Pusula ve bu köşe, her gün yeni bir bomba ile çıkmak istiyor.

Zonguldak'ta işler iyi gitmiyor.

İl Müdürlüklerinde yaşanan rezillikler sokağa taşmış durumda.

Hangi birini yazacağız!

Dün bu müdürlüklerden birinde şöyle bir dolaştım.

Benim duyduğum bombayı herkes biliyor.

Ama ne hikmetse, alt kattan kimse duymamış.

Bakalım önce binanın dibindeki bomba mı patlayacak, tepesindeki mi?

Bekleyip görelim...

Yaş kesen, baş kesen, taş kesen...

Allah inancı olanlar, mahşer gününe inanırlar. Elbette ben de inanıyorum.

Ama ben her şeyin mahşere bırakılmadığına da inanıyorum.

Mahşer günü ve sonrasında yaşayacaklarımızın bir fragmanı, bize bu dünyada izletiliyor.

Zaten öyle olmasa, yani insanlarda Allah korkusu olmasa, herkes tuttuğunu öpmez mi?

"Yaş kesen, baş kesen, taş kesen iflah olmaz" diye boşuna mı söylenmiş?

Mesela, ağacın çeşit çeşit yararları vardır.
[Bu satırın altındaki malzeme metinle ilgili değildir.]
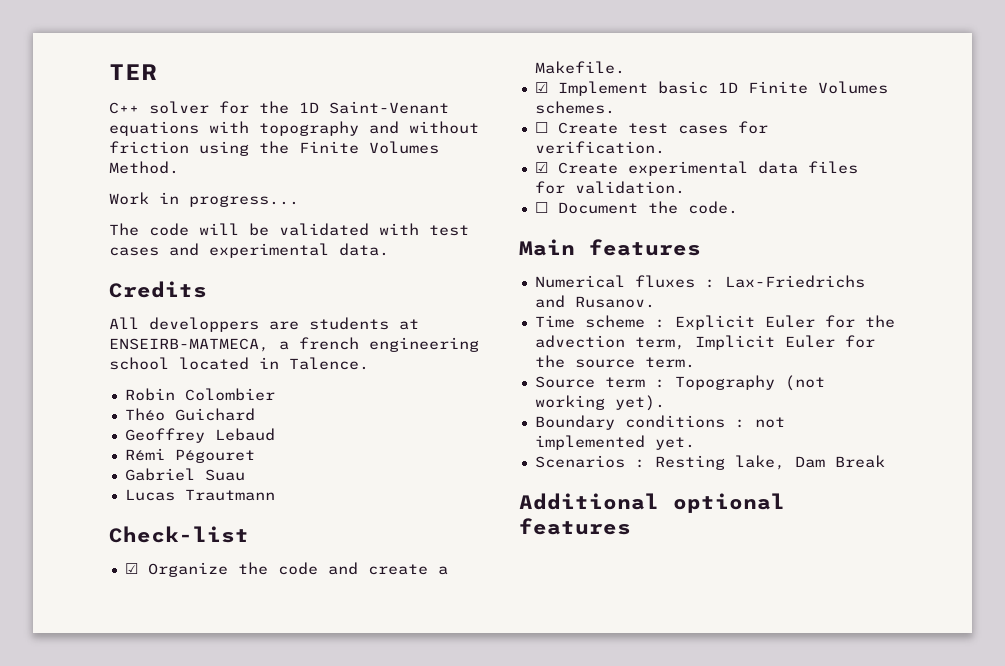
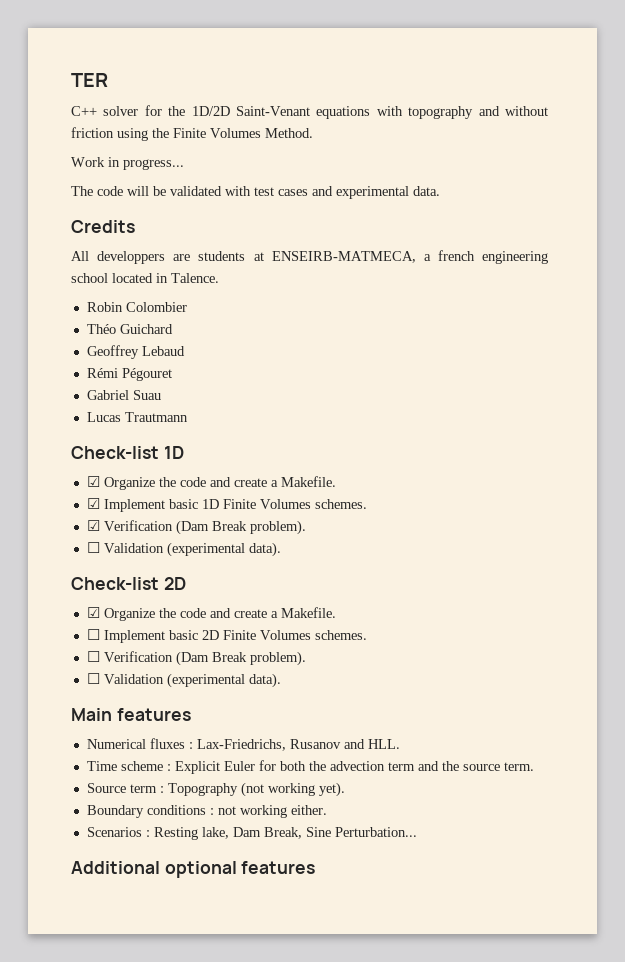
[299,102,319,113] 1D -> [191,106,230,116] 1D/2D
(249, 534) none -> [163,446,184,459] 1D
[534,121,768,134] [534,141,665,154] [534,161,858,176] [534,181,685,194] [534,201,738,214] ☐ Create test cases for verification. // ☑ Create experimental data files for validation. // ☐ Document the code. -> [86,520,306,535] [86,542,281,557] [71,577,186,590] [86,607,336,621] [86,629,367,643] [86,651,306,666] [86,673,281,688] ☑ Verification (Dam Break problem). // ☐ Validation (experimental data). // Check-list 2D // ☑ Organize the code and create a Makefile. // ☐ Implement basic 2D Finite Volumes schemes. // ☐ Verification (Dam Break problem). // ☐ Validation (experimental data).
[724,275,865,288] [534,295,655,308] Lax-Friedrichs and Rusanov. -> [196,739,400,751] Lax-Friedrichs, Rusanov and HLL.
(855, 321) none -> [279,761,306,771] both
[634,335,875,350] term, Implicit Euler for -> [387,761,439,771] term and
[534,435,695,450] implemented yet. -> [239,805,327,818] working either.
[834,455,885,468] Break -> [263,827,417,839] Break, Sine Perturbation...

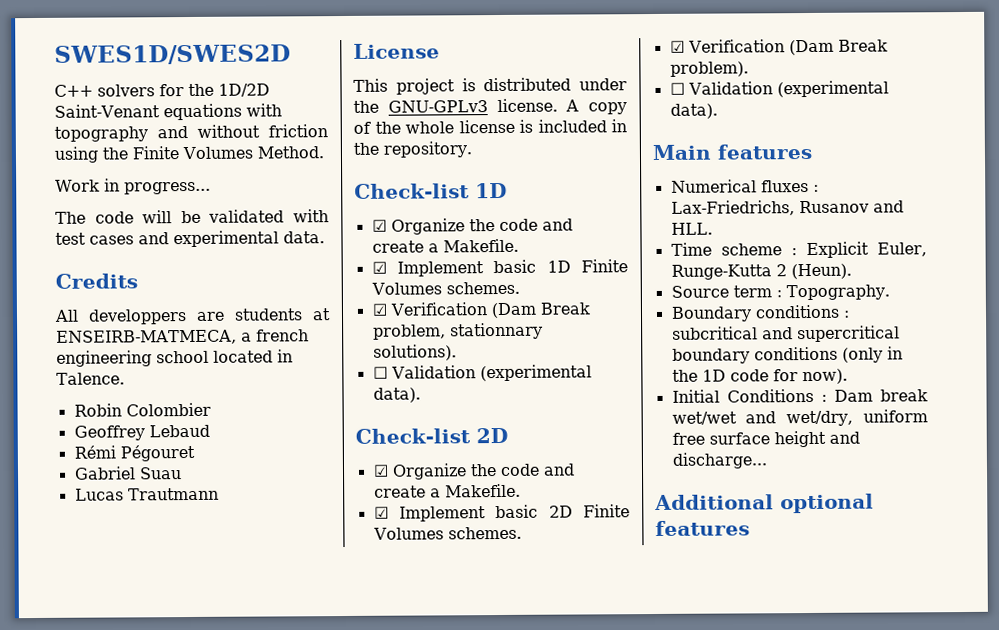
[71,73,108,87] TER -> [54,44,291,65] SWES1D/SWES2D
[103,106,139,116] solver -> [97,84,155,97] solvers
[86,324,173,334] // Théo Guichard -> (211, 409) none
(188, 417) none -> [353,43,440,59] [353,77,627,95] [353,98,627,115] [353,119,627,134] [353,141,472,158] // License // This project is distributed under the GNU-GPLv3 license. A copy of the whole license is included in the repository.
[249,520,306,535] problem). -> [372,322,543,340] [372,344,457,361] problem, stationnary solutions).
[86,629,100,640] ☐ -> [373,506,389,519] ☑
[86,651,100,662] ☐ -> [669,40,685,53] ☑
[223,760,534,771] Euler for both the advection term and the source term. -> [877,242,928,257] [670,263,852,280] Euler, Runge-Kutta 2 (Heun).
[167,782,345,797] Topography (not working yet). -> [785,284,890,301] Topography.
[217,805,327,818] [86,827,417,840] not working either. // Scenarios : Resting lake, Dam Break, Sine Perturbation... -> [671,325,900,343] [671,346,903,364] [671,368,848,385] [671,388,928,403] [671,409,928,427] [671,430,860,448] [671,452,767,469] subcritical and supercritical boundary conditions (only in the 1D code for now). // Initial Conditions : Dam break wet/wet and wet/dry, uniform free surface height and discharge...

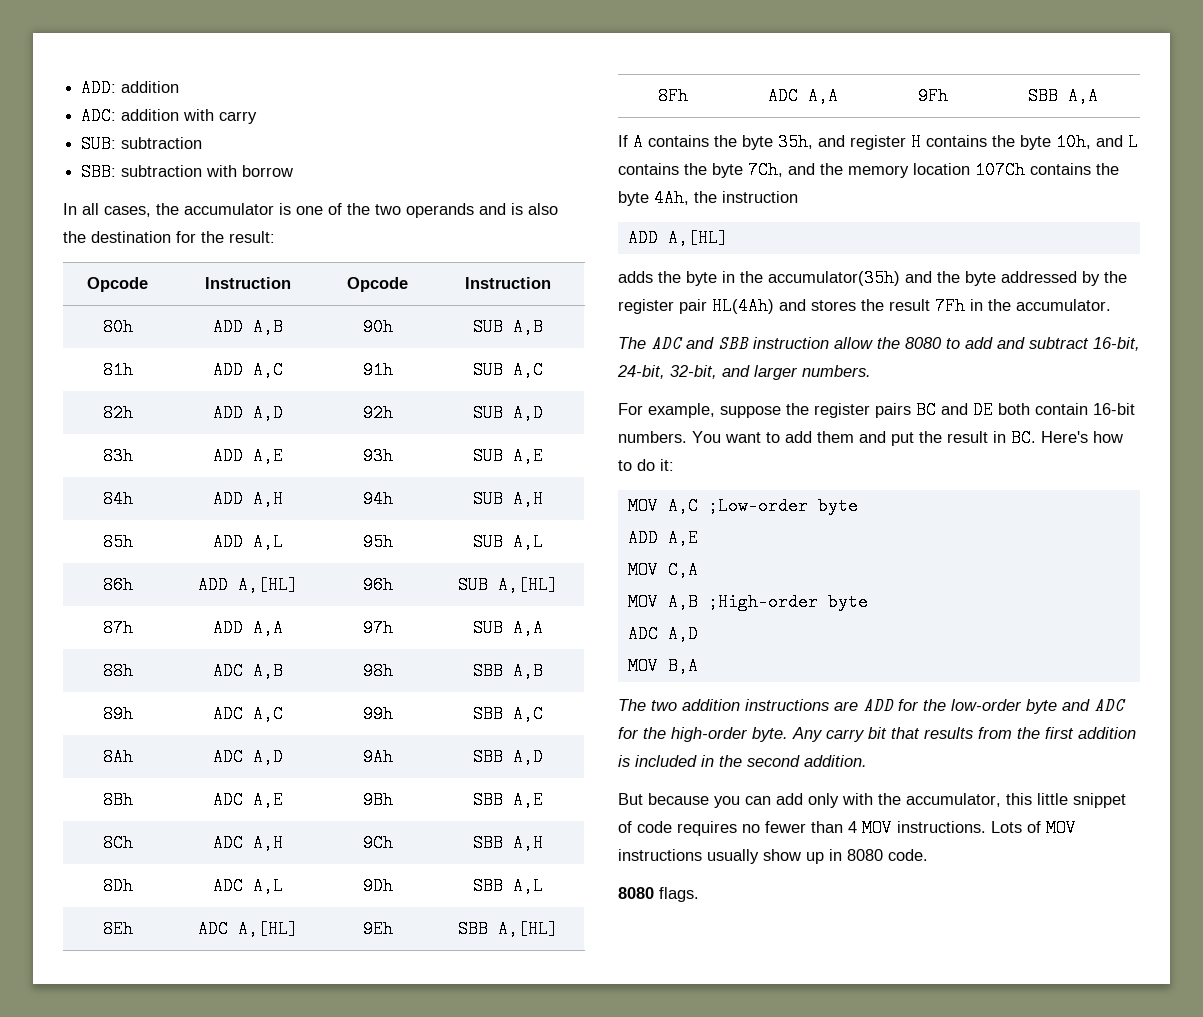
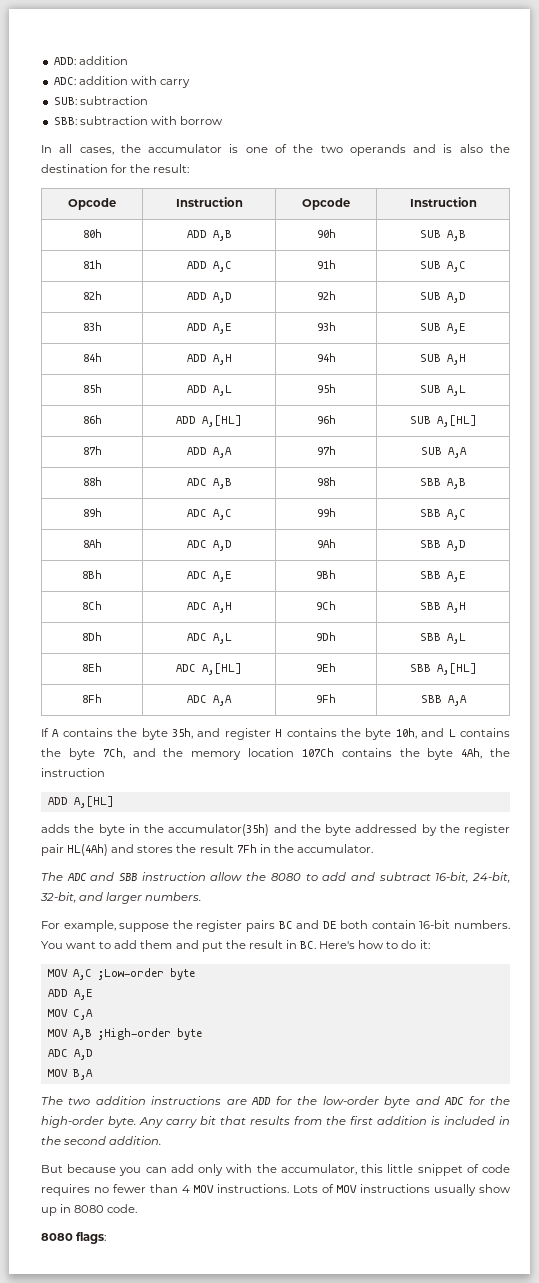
[659,887,699,902] flags. -> [76,1232,107,1244] flags:

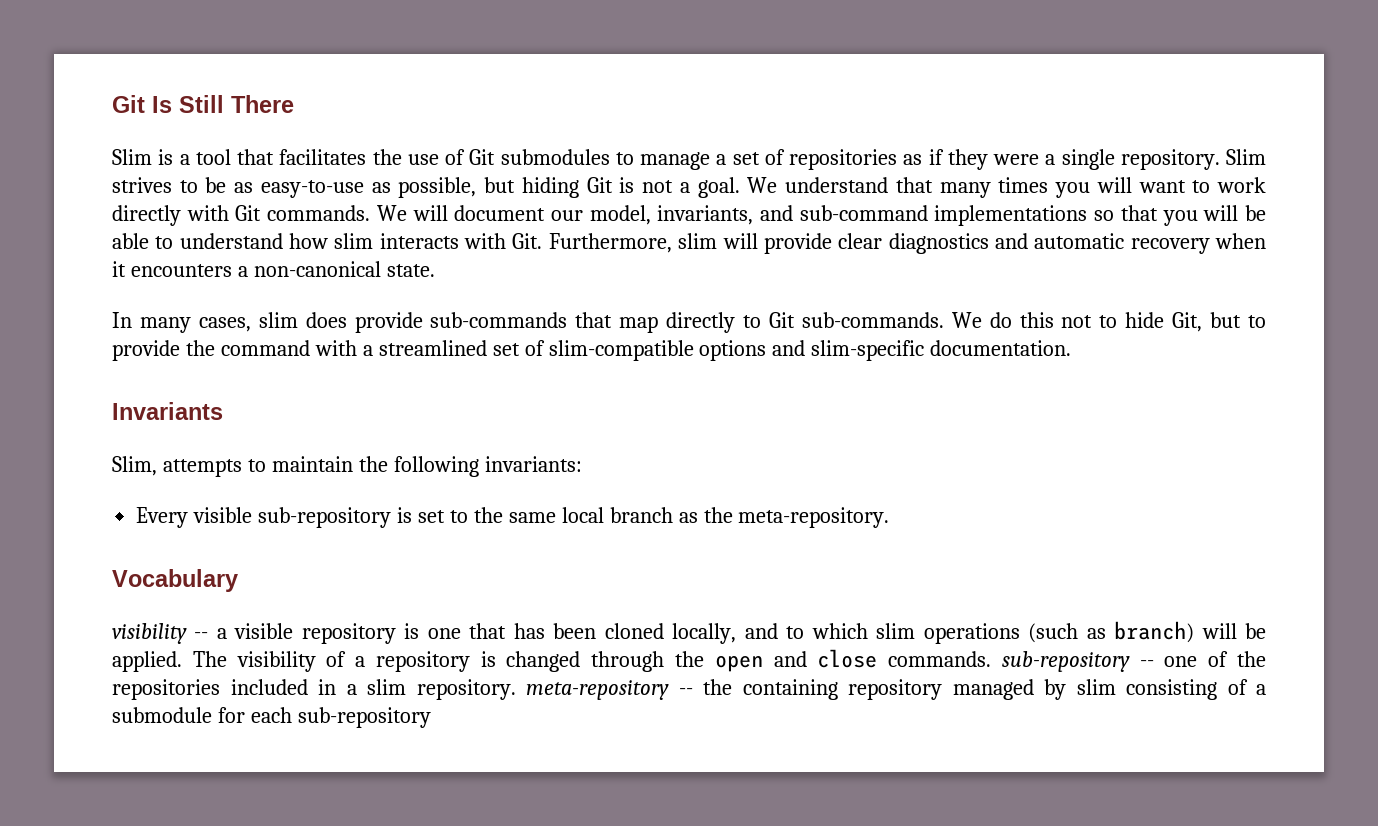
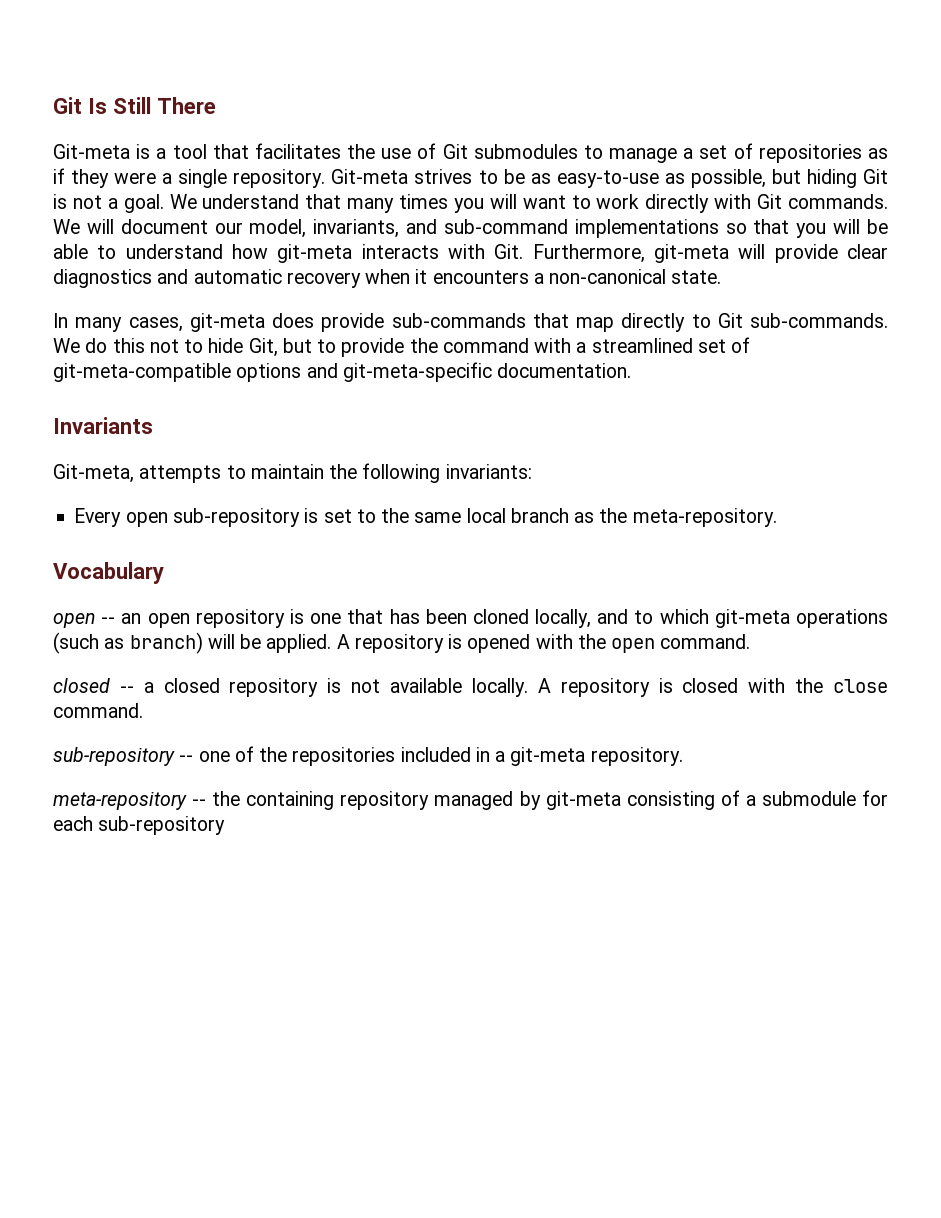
[112,149,152,165] Slim -> [53,144,130,159] Git-meta
[1226,149,1266,165] Slim -> [331,169,409,184] Git-meta
[334,233,374,249] slim -> [277,244,353,263] git-meta
[678,233,718,249] slim -> [653,244,729,263] git-meta
[258,312,298,328] slim -> [189,313,265,332] git-meta
[548,340,694,361] slim-compatible -> [53,363,231,382] git-meta-compatible
[811,340,925,361] slim-specific -> [342,362,492,382] git-meta-specific
[112,456,157,476] Slim, -> [53,464,134,483] Git-meta,
[193,507,253,523] visible -> [125,512,168,527] open
[112,623,294,644] visibility -- a visible -> [53,613,190,628] open -- an open
[876,623,916,639] slim -> [714,609,790,628] git-meta
[192,649,992,672] The visibility of a repository is changed through the open and close commands. -> [336,634,751,653] [53,678,889,697] [53,703,143,718] A repository is opened with the open command. // closed -- a closed repository is not available locally. A repository is closed with the close command. //
[367,679,516,700] slim repository. -> [510,747,683,766] git-meta repository. //
[1076,679,1116,695] slim -> [545,791,621,810] git-meta

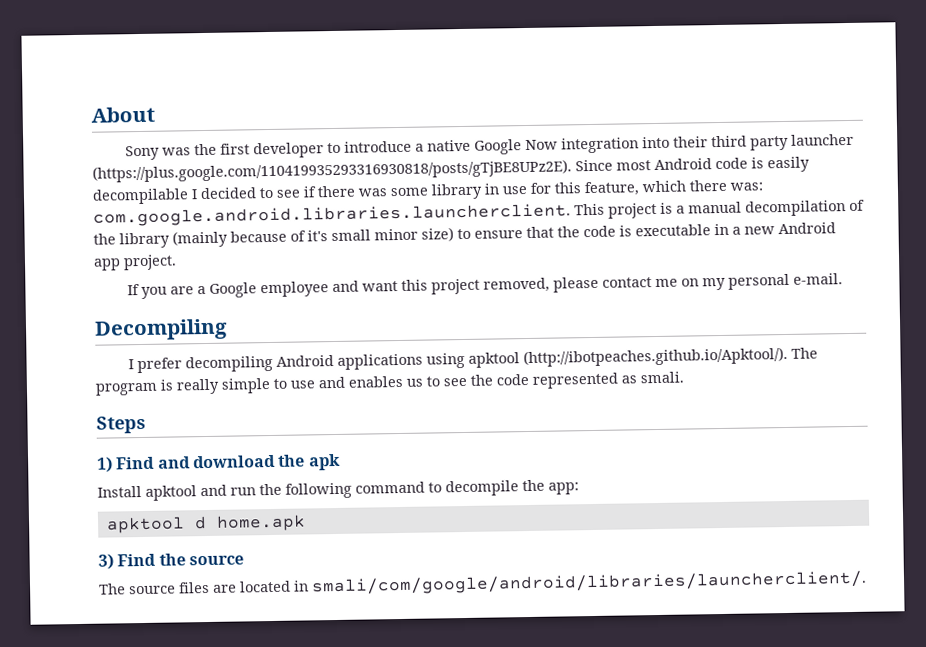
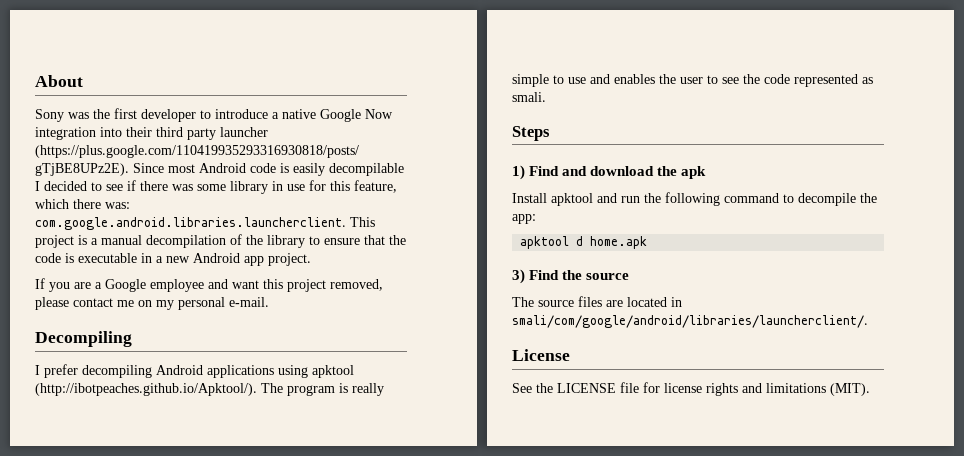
[172,227,454,248] (mainly because of it's small minor size) -> (305, 241) none
[406,378,423,387] us -> [659,74,703,84] the user
(867, 583) none -> [512,349,570,361] [512,382,870,396] // License // See the LICENSE file for license rights and limitations (MIT).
Bunları düşünmeyip sadece odununu sağlamak için ağaç kesen, insan canına kıymış gibi büyük bir suç işlemiş olur.

Bu nedenle ormana zarar verenlerin başına mutlaka bir iş gelir.

Taş kesen, yani madenciler için de geçerlidir bu söz.

Doğaya zarar vermeyeceksin... İnsana zarar vermeyeceksin...

Hakkından fazlasını almayacaksın, çalmayacaksın...

Sonra başına iş gelince, ağlamayacaksın!

Baseni yere yakınlar!

Anlaşamadığım adamlara bakıyorum!

Hepsi kompleksi insanlar...

"Neden böyle davranıyorlar?" diye düşünüyorum.

Sonra bir dostumun sözü geliyor aklıma:

"Baseni yere yakınlara dikkat edeceksin."

Sahiden de benim anlaşamadığım, anlaşmakta zorluk çektiğim kişilerin büyük bölümünün baseni yere yakın!

Allah yarattığı için bu insanları hakir görecek değilim.

Ama ben kendimce bu insanlara dikkat ediyorum!

Başıma ne geliyorsa, bu baseni yere yakınlardan geliyor!

İşadamı, nitelikli dolandırıcısı, müteahhidi, belediye başkanı, danışmanı, gazetecisi...

Ağzından çıkana dikkat et!

Köşe yazılarım, internet sitesinde saat 22.00'da yayına giriyor.

Bir süre sonra mesajlar başlıyor.

Kimi arıyor, kimi soruyor, kimi sövüyor.

Bu ara moda oldu.

Herkes işindeki-gücündeki başarısızlığın ya da sıkıntının faturasını bize çıkartıyor.

Kim ne söylerse, misliyle iade ediyorum.

O nedenle herkes ağzından çıkana dikkat etsin!

Son pişmanlık fayda etmez!

Acıma yetime...

Atasözleri, tarihin derinliklerinden, insanoğlunun belleklerinden süzülerek gelmiştir.

Denenmiş, sınanmış, kanıtlanmış sözlerdir.

Bunlardan biri de, "Acıma yetime..." ile başlayan sözdür.

Buradaki "yetim"i babası ölmüşler için kullanmıyorum.

Babalık yaptığınız insanlara da aynı sözü söyleyebilirsiniz.

Bu tür insanlar, bitleri azıcık kanlanınca, hemen başka formata geçerler.

Bu da insanoğlu için kaçınılmaz bir gerçektir.

Zaten öyle olmasa atalarımız, "Acıma yetime, döner değer etine" benzeri bir söz kullanırlar mıydı?